**Provided passage**
But on and on Homolka went: Yes, that was she inserting her finger into her insentient sister's vagina. Yes, she was the one who lured Kristen French into the car on the afternoon the girl was abducted while on her way home from school. Yes, that was she performing oral sex and analingus (a word many of us had never known before) on the victims and her husband. Yes, that was she impersonating her dead sister while she was having sex with Bernardo. Yes, that was she ignoring Leslie Mahaffy's pleas for mercy, her moans and whimpers of pain as she begged to see her family, her little brother, one more time. Yes, that was she who played dress-up with Kristen French, following Bernardo's script, trying out perfumes and makeup. Yes, that was she plunging a bottle into Kristen's rectum.

Karla . . . Karla . . . Karla . . .

And every day - sometimes in clumsy fashion, often with feelings of self-loathing - men and women and even children would discuss these horrendous details, at work, around the dinner table, in movie lineups. The trial was omnipresent.

Despite our repugnance, we couldn't turn away. But we survived it, ultimately. It was, I think, the minimum we owed the victims, those beautiful girls: To not shield our eyes, to not cover our ears.

They lived and died it. The least we could do was not hide from it. In truth, I believe, the depravity of Paul and Karla Bernardo never soiled nor tainted the loveliness of those girls. The killers couldn't steal the grace from their victims.

**Required action**
According to the passage about the Bernardo trial, where did people discuss the details of the case?

**Dataset extract**

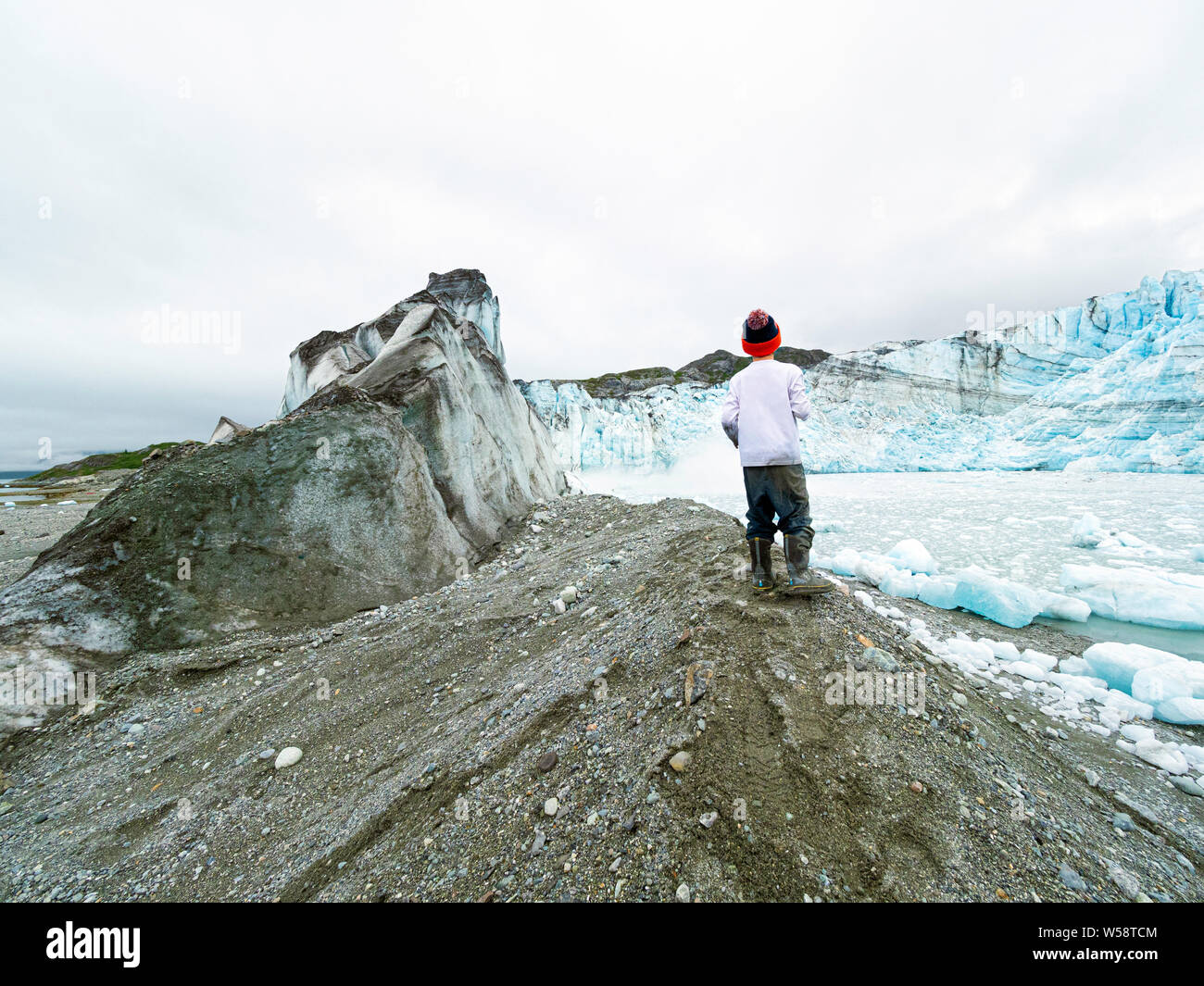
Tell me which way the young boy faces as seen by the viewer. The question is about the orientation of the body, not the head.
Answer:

**Answer box**
At work, around the dinner table, and in movie lineups.